• _PROBLEM DETAILS_
Below are the entries. Print only the lines starting at the one with "if starts with the given prefix." and ending at the one with "1. [当我和AI一起刷手机]-[2173518]", exactly, with no pictures.
===== EXTRACTED DATA
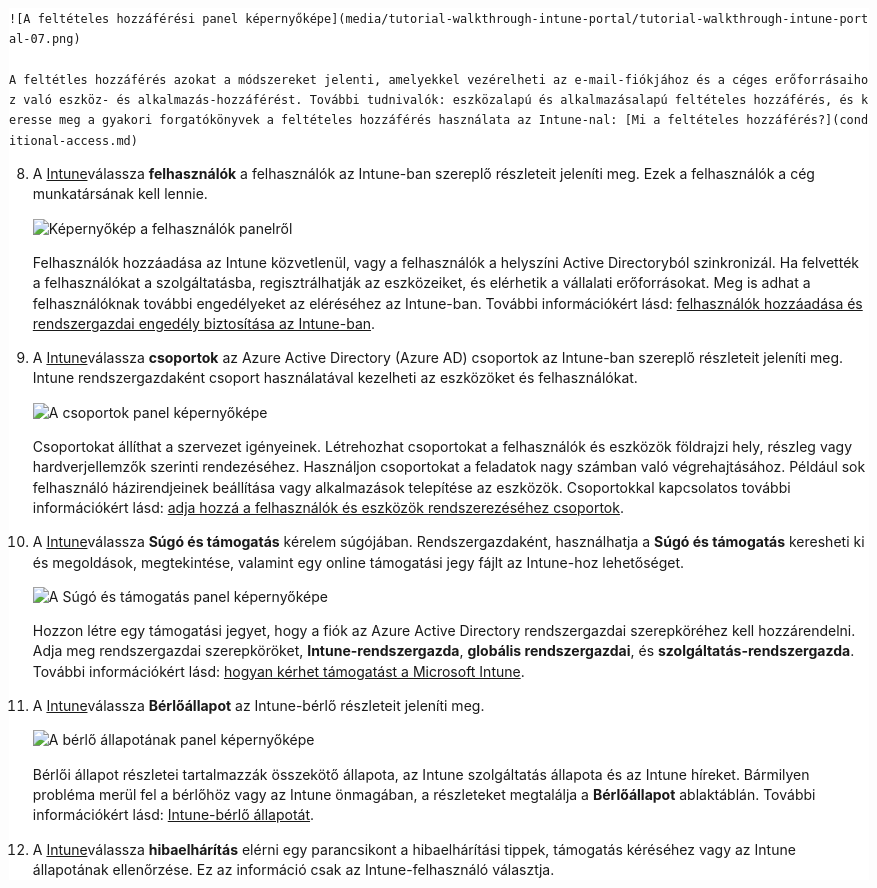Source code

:     ![A feltételes hozzáférési panel képernyőképe](media/tutorial-walkthrough-intune-portal/tutorial-walkthrough-intune-portal-07.png)

    A feltétles hozzáférés azokat a módszereket jelenti, amelyekkel vezérelheti az e-mail-fiókjához és a céges erőforrásaihoz való eszköz- és alkalmazás-hozzáférést. További tudnivalók: eszközalapú és alkalmazásalapú feltételes hozzáférés, és keresse meg a gyakori forgatókönyvek a feltételes hozzáférés használata az Intune-nal: [Mi a feltételes hozzáférés?](conditional-access.md)

8. A [Intune](https://aka.ms/intuneportal)válassza **felhasználók** a felhasználók az Intune-ban szereplő részleteit jeleníti meg. Ezek a felhasználók a cég munkatársának kell lennie. 
 
    ![Képernyőkép a felhasználók panelről](media/tutorial-walkthrough-intune-portal/tutorial-walkthrough-intune-portal-08.png)

    Felhasználók hozzáadása az Intune közvetlenül, vagy a felhasználók a helyszíni Active Directoryból szinkronizál. Ha felvették a felhasználókat a szolgáltatásba, regisztrálhatják az eszközeiket, és elérhetik a vállalati erőforrásokat. Meg is adhat a felhasználóknak további engedélyeket az eléréséhez az Intune-ban. További információkért lásd: [felhasználók hozzáadása és rendszergazdai engedély biztosítása az Intune-ban](users-add.md).

9. A [Intune](https://aka.ms/intuneportal)válassza **csoportok** az Azure Active Directory (Azure AD) csoportok az Intune-ban szereplő részleteit jeleníti meg. Intune rendszergazdaként csoport használatával kezelheti az eszközöket és felhasználókat. 

    ![A csoportok panel képernyőképe](media/tutorial-walkthrough-intune-portal/tutorial-walkthrough-intune-portal-09.png)

    Csoportokat állíthat a szervezet igényeinek. Létrehozhat csoportokat a felhasználók és eszközök földrajzi hely, részleg vagy hardverjellemzők szerinti rendezéséhez. Használjon csoportokat a feladatok nagy számban való végrehajtásához. Például sok felhasználó házirendjeinek beállítása vagy alkalmazások telepítése az eszközök. Csoportokkal kapcsolatos további információkért lásd: [adja hozzá a felhasználók és eszközök rendszerezéséhez csoportok](groups-add.md).

10. A [Intune](https://aka.ms/intuneportal)válassza **Súgó és támogatás** kérelem súgójában. Rendszergazdaként, használhatja a **Súgó és támogatás** keresheti ki és megoldások, megtekintése, valamint egy online támogatási jegy fájlt az Intune-hoz lehetőséget. 

    ![A Súgó és támogatás panel képernyőképe](media/tutorial-walkthrough-intune-portal/tutorial-walkthrough-intune-portal-10.png)

    Hozzon létre egy támogatási jegyet, hogy a fiók az Azure Active Directory rendszergazdai szerepköréhez kell hozzárendelni. Adja meg rendszergazdai szerepköröket, **Intune-rendszergazda**, **globális rendszergazdai**, és **szolgáltatás-rendszergazda**. További információkért lásd: [hogyan kérhet támogatást a Microsoft Intune](get-support.md).

11. A [Intune](https://aka.ms/intuneportal)válassza **Bérlőállapot** az Intune-bérlő részleteit jeleníti meg.

    ![A bérlő állapotának panel képernyőképe](media/tutorial-walkthrough-intune-portal/tutorial-walkthrough-intune-portal-11.png)

    Bérlői állapot részletei tartalmazzák összekötő állapota, az Intune szolgáltatás állapota és az Intune híreket. Bármilyen probléma merül fel a bérlőhöz vagy az Intune önmagában, a részleteket megtalálja a **Bérlőállapot** ablaktáblán. További információkért lásd: [Intune-bérlő állapotát](tenant-status.md).

12. A [Intune](https://aka.ms/intuneportal)válassza **hibaelhárítás** elérni egy parancsikont a hibaelhárítási tippek, támogatás kéréséhez vagy az Intune állapotának ellenőrzése. Ez az információ csak az Intune-felhasználó választja.
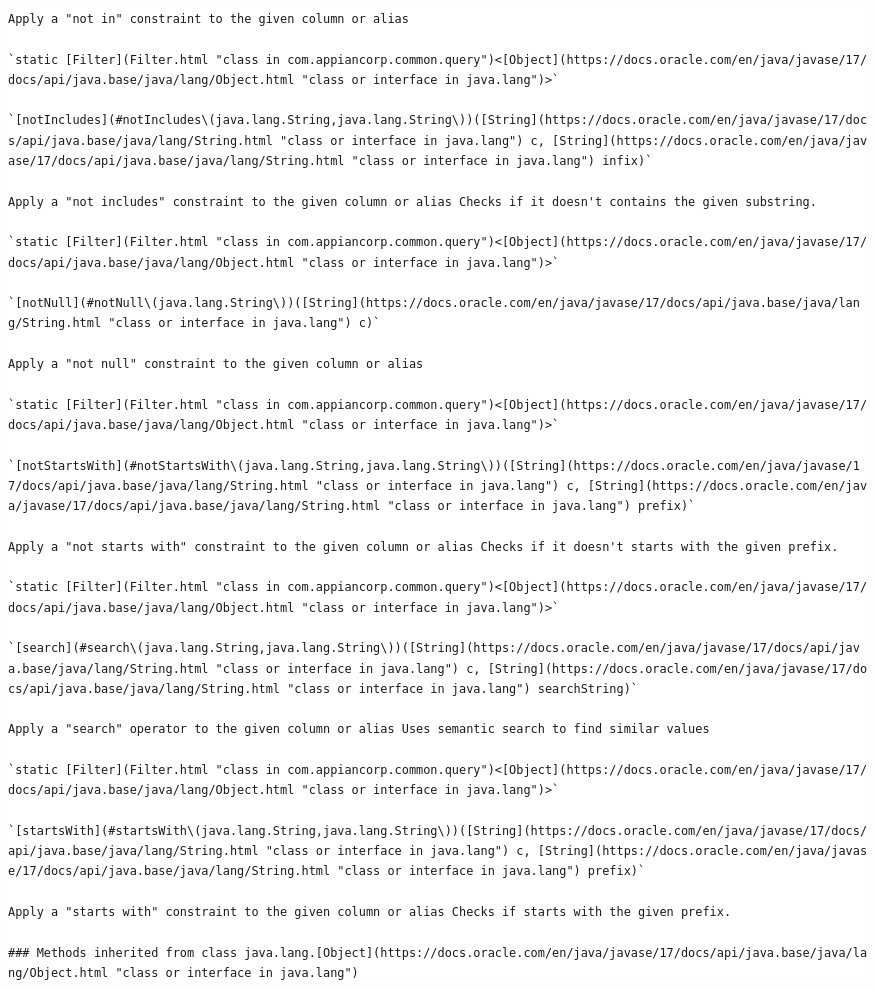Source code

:     Apply a "not in" constraint to the given column or alias

    `static [Filter](Filter.html "class in com.appiancorp.common.query")<[Object](https://docs.oracle.com/en/java/javase/17/docs/api/java.base/java/lang/Object.html "class or interface in java.lang")>`

    `[notIncludes](#notIncludes\(java.lang.String,java.lang.String\))([String](https://docs.oracle.com/en/java/javase/17/docs/api/java.base/java/lang/String.html "class or interface in java.lang") c, [String](https://docs.oracle.com/en/java/javase/17/docs/api/java.base/java/lang/String.html "class or interface in java.lang") infix)`

    Apply a "not includes" constraint to the given column or alias Checks if it doesn't contains the given substring.

    `static [Filter](Filter.html "class in com.appiancorp.common.query")<[Object](https://docs.oracle.com/en/java/javase/17/docs/api/java.base/java/lang/Object.html "class or interface in java.lang")>`

    `[notNull](#notNull\(java.lang.String\))([String](https://docs.oracle.com/en/java/javase/17/docs/api/java.base/java/lang/String.html "class or interface in java.lang") c)`

    Apply a "not null" constraint to the given column or alias

    `static [Filter](Filter.html "class in com.appiancorp.common.query")<[Object](https://docs.oracle.com/en/java/javase/17/docs/api/java.base/java/lang/Object.html "class or interface in java.lang")>`

    `[notStartsWith](#notStartsWith\(java.lang.String,java.lang.String\))([String](https://docs.oracle.com/en/java/javase/17/docs/api/java.base/java/lang/String.html "class or interface in java.lang") c, [String](https://docs.oracle.com/en/java/javase/17/docs/api/java.base/java/lang/String.html "class or interface in java.lang") prefix)`

    Apply a "not starts with" constraint to the given column or alias Checks if it doesn't starts with the given prefix.

    `static [Filter](Filter.html "class in com.appiancorp.common.query")<[Object](https://docs.oracle.com/en/java/javase/17/docs/api/java.base/java/lang/Object.html "class or interface in java.lang")>`

    `[search](#search\(java.lang.String,java.lang.String\))([String](https://docs.oracle.com/en/java/javase/17/docs/api/java.base/java/lang/String.html "class or interface in java.lang") c, [String](https://docs.oracle.com/en/java/javase/17/docs/api/java.base/java/lang/String.html "class or interface in java.lang") searchString)`

    Apply a "search" operator to the given column or alias Uses semantic search to find similar values

    `static [Filter](Filter.html "class in com.appiancorp.common.query")<[Object](https://docs.oracle.com/en/java/javase/17/docs/api/java.base/java/lang/Object.html "class or interface in java.lang")>`

    `[startsWith](#startsWith\(java.lang.String,java.lang.String\))([String](https://docs.oracle.com/en/java/javase/17/docs/api/java.base/java/lang/String.html "class or interface in java.lang") c, [String](https://docs.oracle.com/en/java/javase/17/docs/api/java.base/java/lang/String.html "class or interface in java.lang") prefix)`

    Apply a "starts with" constraint to the given column or alias Checks if starts with the given prefix.

    ### Methods inherited from class java.lang.[Object](https://docs.oracle.com/en/java/javase/17/docs/api/java.base/java/lang/Object.html "class or interface in java.lang")
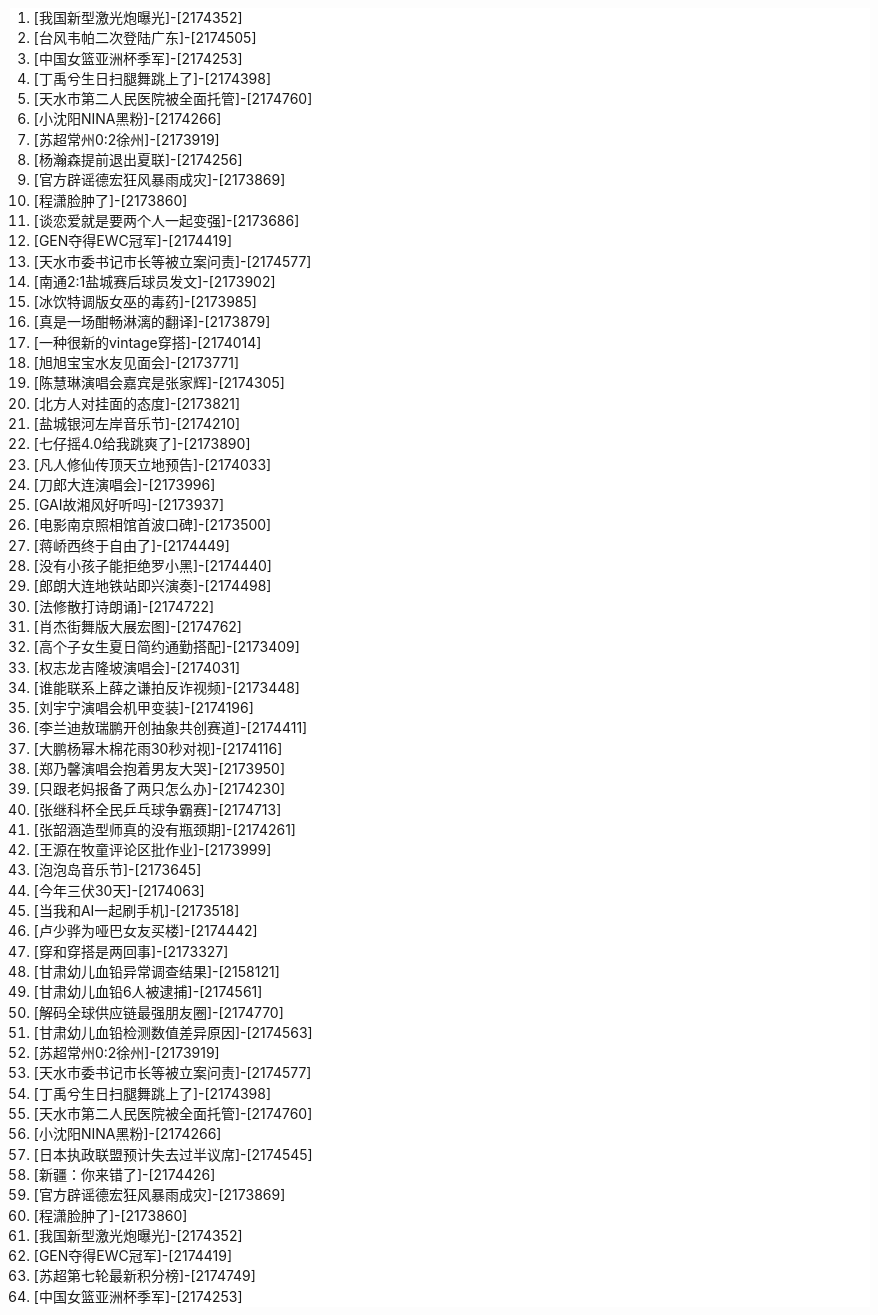 1. [我国新型激光炮曝光]-[2174352]
1. [台风韦帕二次登陆广东]-[2174505]
1. [中国女篮亚洲杯季军]-[2174253]
1. [丁禹兮生日扫腿舞跳上了]-[2174398]
1. [天水市第二人民医院被全面托管]-[2174760]
1. [小沈阳NINA黑粉]-[2174266]
1. [苏超常州0:2徐州]-[2173919]
1. [杨瀚森提前退出夏联]-[2174256]
1. [官方辟谣德宏狂风暴雨成灾]-[2173869]
1. [程潇脸肿了]-[2173860]
1. [谈恋爱就是要两个人一起变强]-[2173686]
1. [GEN夺得EWC冠军]-[2174419]
1. [天水市委书记市长等被立案问责]-[2174577]
1. [南通2:1盐城赛后球员发文]-[2173902]
1. [冰饮特调版女巫的毒药]-[2173985]
1. [真是一场酣畅淋漓的翻译]-[2173879]
1. [一种很新的vintage穿搭]-[2174014]
1. [旭旭宝宝水友见面会]-[2173771]
1. [陈慧琳演唱会嘉宾是张家辉]-[2174305]
1. [北方人对挂面的态度]-[2173821]
1. [盐城银河左岸音乐节]-[2174210]
1. [七仔摇4.0给我跳爽了]-[2173890]
1. [凡人修仙传顶天立地预告]-[2174033]
1. [刀郎大连演唱会]-[2173996]
1. [GAI故湘风好听吗]-[2173937]
1. [电影南京照相馆首波口碑]-[2173500]
1. [蒋峤西终于自由了]-[2174449]
1. [没有小孩子能拒绝罗小黑]-[2174440]
1. [郎朗大连地铁站即兴演奏]-[2174498]
1. [法修散打诗朗诵]-[2174722]
1. [肖杰街舞版大展宏图]-[2174762]
1. [高个子女生夏日简约通勤搭配]-[2173409]
1. [权志龙吉隆坡演唱会]-[2174031]
1. [谁能联系上薛之谦拍反诈视频]-[2173448]
1. [刘宇宁演唱会机甲变装]-[2174196]
1. [李兰迪敖瑞鹏开创抽象共创赛道]-[2174411]
1. [大鹏杨幂木棉花雨30秒对视]-[2174116]
1. [郑乃馨演唱会抱着男友大哭]-[2173950]
1. [只跟老妈报备了两只怎么办]-[2174230]
1. [张继科杯全民乒乓球争霸赛]-[2174713]
1. [张韶涵造型师真的没有瓶颈期]-[2174261]
1. [王源在牧童评论区批作业]-[2173999]
1. [泡泡岛音乐节]-[2173645]
1. [今年三伏30天]-[2174063]
1. [当我和AI一起刷手机]-[2173518]
1. [卢少骅为哑巴女友买楼]-[2174442]
1. [穿和穿搭是两回事]-[2173327]
1. [甘肃幼儿血铅异常调查结果]-[2158121]
1. [甘肃幼儿血铅6人被逮捕]-[2174561]
1. [解码全球供应链最强朋友圈]-[2174770]
1. [甘肃幼儿血铅检测数值差异原因]-[2174563]
1. [苏超常州0:2徐州]-[2173919]
1. [天水市委书记市长等被立案问责]-[2174577]
1. [丁禹兮生日扫腿舞跳上了]-[2174398]
1. [天水市第二人民医院被全面托管]-[2174760]
1. [小沈阳NINA黑粉]-[2174266]
1. [日本执政联盟预计失去过半议席]-[2174545]
1. [新疆：你来错了]-[2174426]
1. [官方辟谣德宏狂风暴雨成灾]-[2173869]
1. [程潇脸肿了]-[2173860]
1. [我国新型激光炮曝光]-[2174352]
1. [GEN夺得EWC冠军]-[2174419]
1. [苏超第七轮最新积分榜]-[2174749]
1. [中国女篮亚洲杯季军]-[2174253]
==========
• _COMPLETED EXERCISE_
    Apply a "starts with" constraint to the given column or alias Checks if starts with the given prefix.

    ### Methods inherited from class java.lang.[Object](https://docs.oracle.com/en/java/javase/17/docs/api/java.base/java/lang/Object.html "class or interface in java.lang")
 1. [我国新型激光炮曝光]-[2174352]
1. [台风韦帕二次登陆广东]-[2174505]
1. [中国女篮亚洲杯季军]-[2174253]
1. [丁禹兮生日扫腿舞跳上了]-[2174398]
1. [天水市第二人民医院被全面托管]-[2174760]
1. [小沈阳NINA黑粉]-[2174266]
1. [苏超常州0:2徐州]-[2173919]
1. [杨瀚森提前退出夏联]-[2174256]
1. [官方辟谣德宏狂风暴雨成灾]-[2173869]
1. [程潇脸肿了]-[2173860]
1. [谈恋爱就是要两个人一起变强]-[2173686]
1. [GEN夺得EWC冠军]-[2174419]
1. [天水市委书记市长等被立案问责]-[2174577]
1. [南通2:1盐城赛后球员发文]-[2173902]
1. [冰饮特调版女巫的毒药]-[2173985]
1. [真是一场酣畅淋漓的翻译]-[2173879]
1. [一种很新的vintage穿搭]-[2174014]
1. [旭旭宝宝水友见面会]-[2173771]
1. [陈慧琳演唱会嘉宾是张家辉]-[2174305]
1. [北方人对挂面的态度]-[2173821]
1. [盐城银河左岸音乐节]-[2174210]
1. [七仔摇4.0给我跳爽了]-[2173890]
1. [凡人修仙传顶天立地预告]-[2174033]
1. [刀郎大连演唱会]-[2173996]
1. [GAI故湘风好听吗]-[2173937]
1. [电影南京照相馆首波口碑]-[2173500]
1. [蒋峤西终于自由了]-[2174449]
1. [没有小孩子能拒绝罗小黑]-[2174440]
1. [郎朗大连地铁站即兴演奏]-[2174498]
1. [法修散打诗朗诵]-[2174722]
1. [肖杰街舞版大展宏图]-[2174762]
1. [高个子女生夏日简约通勤搭配]-[2173409]
1. [权志龙吉隆坡演唱会]-[2174031]
1. [谁能联系上薛之谦拍反诈视频]-[2173448]
1. [刘宇宁演唱会机甲变装]-[2174196]
1. [李兰迪敖瑞鹏开创抽象共创赛道]-[2174411]
1. [大鹏杨幂木棉花雨30秒对视]-[2174116]
1. [郑乃馨演唱会抱着男友大哭]-[2173950]
1. [只跟老妈报备了两只怎么办]-[2174230]
1. [张继科杯全民乒乓球争霸赛]-[2174713]
1. [张韶涵造型师真的没有瓶颈期]-[2174261]
1. [王源在牧童评论区批作业]-[2173999]
1. [泡泡岛音乐节]-[2173645]
1. [今年三伏30天]-[2174063]
1. [当我和AI一起刷手机]-[2173518]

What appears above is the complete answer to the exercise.